→ WHAT THE TASK ASKS
Go over these records and count the lines with the string "Regulation" in them; the count is all that should be returned.
# # #
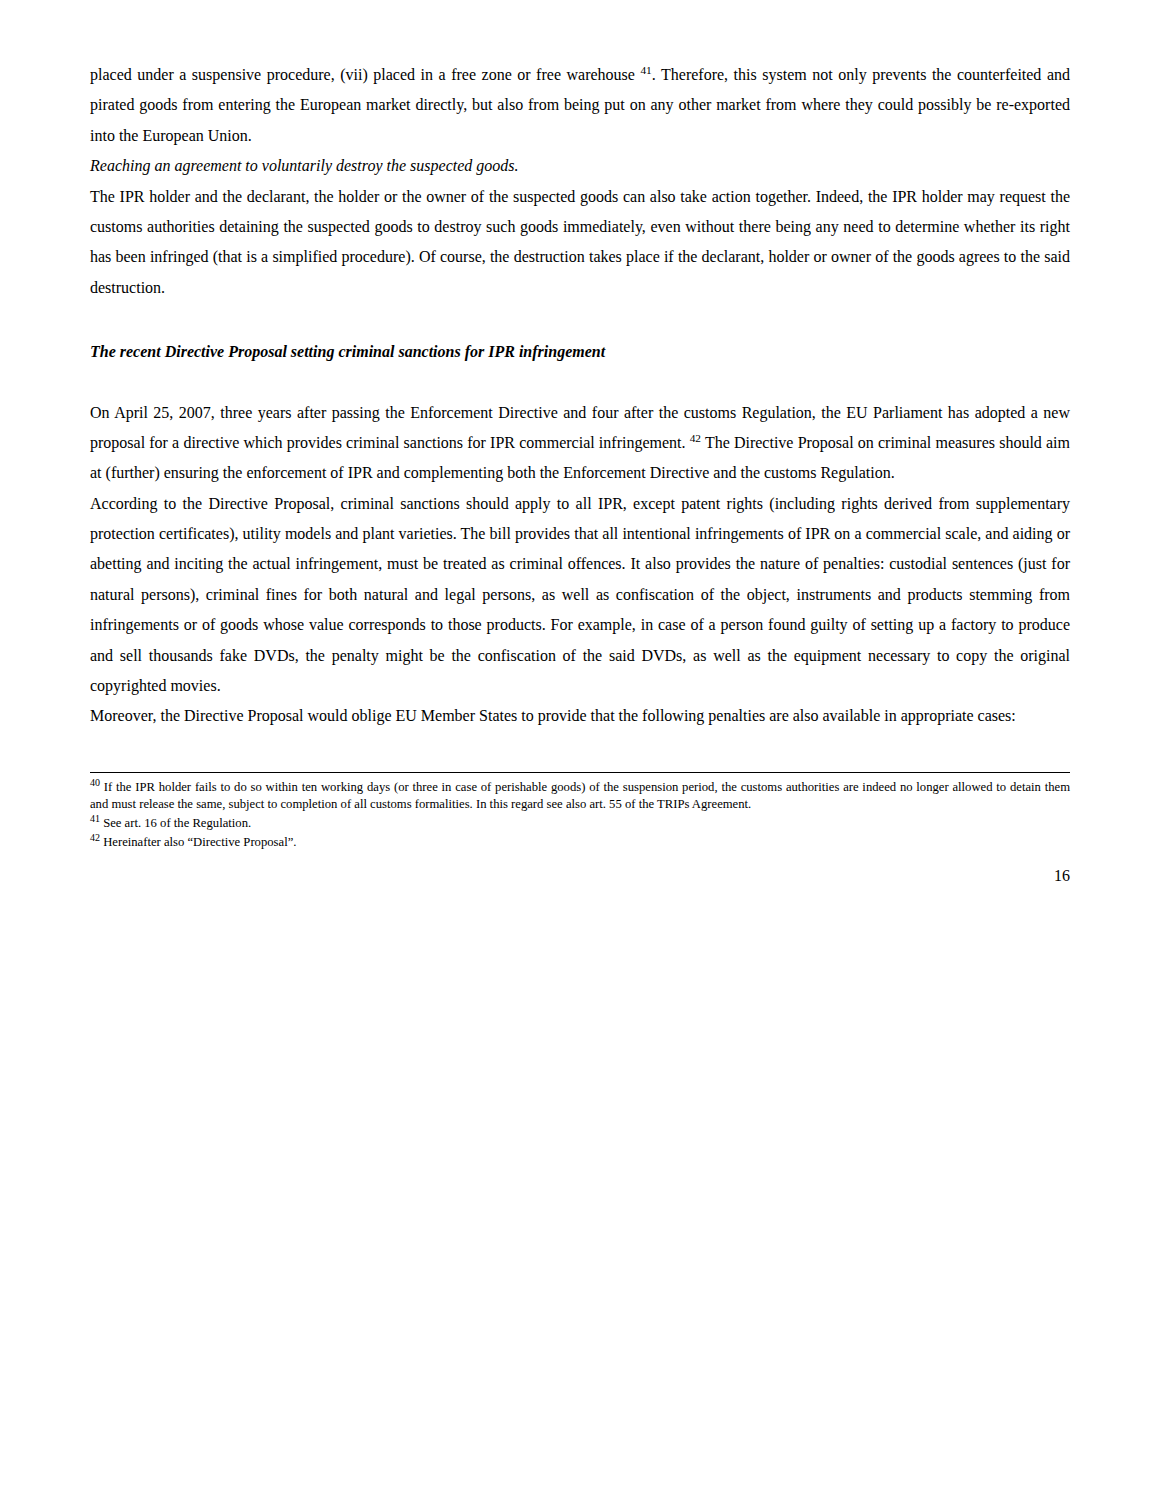placed under a suspensive procedure, (vii) placed in a free zone or free warehouse 41. Therefore, this system not only prevents the counterfeited and pirated goods from entering the European market directly, but also from being put on any other market from where they could possibly be re-exported into the European Union.
Reaching an agreement to voluntarily destroy the suspected goods.
The IPR holder and the declarant, the holder or the owner of the suspected goods can also take action together. Indeed, the IPR holder may request the customs authorities detaining the suspected goods to destroy such goods immediately, even without there being any need to determine whether its right has been infringed (that is a simplified procedure). Of course, the destruction takes place if the declarant, holder or owner of the goods agrees to the said destruction.
The recent Directive Proposal setting criminal sanctions for IPR infringement
On April 25, 2007, three years after passing the Enforcement Directive and four after the customs Regulation, the EU Parliament has adopted a new proposal for a directive which provides criminal sanctions for IPR commercial infringement. 42 The Directive Proposal on criminal measures should aim at (further) ensuring the enforcement of IPR and complementing both the Enforcement Directive and the customs Regulation.
According to the Directive Proposal, criminal sanctions should apply to all IPR, except patent rights (including rights derived from supplementary protection certificates), utility models and plant varieties. The bill provides that all intentional infringements of IPR on a commercial scale, and aiding or abetting and inciting the actual infringement, must be treated as criminal offences. It also provides the nature of penalties: custodial sentences (just for natural persons), criminal fines for both natural and legal persons, as well as confiscation of the object, instruments and products stemming from infringements or of goods whose value corresponds to those products. For example, in case of a person found guilty of setting up a factory to produce and sell thousands fake DVDs, the penalty might be the confiscation of the said DVDs, as well as the equipment necessary to copy the original copyrighted movies.
Moreover, the Directive Proposal would oblige EU Member States to provide that the following penalties are also available in appropriate cases:
40 If the IPR holder fails to do so within ten working days (or three in case of perishable goods) of the suspension period, the customs authorities are indeed no longer allowed to detain them and must release the same, subject to completion of all customs formalities. In this regard see also art. 55 of the TRIPs Agreement.
41 See art. 16 of the Regulation.
42 Hereinafter also “Directive Proposal”.
16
# # #
→ TASK ANSWER
2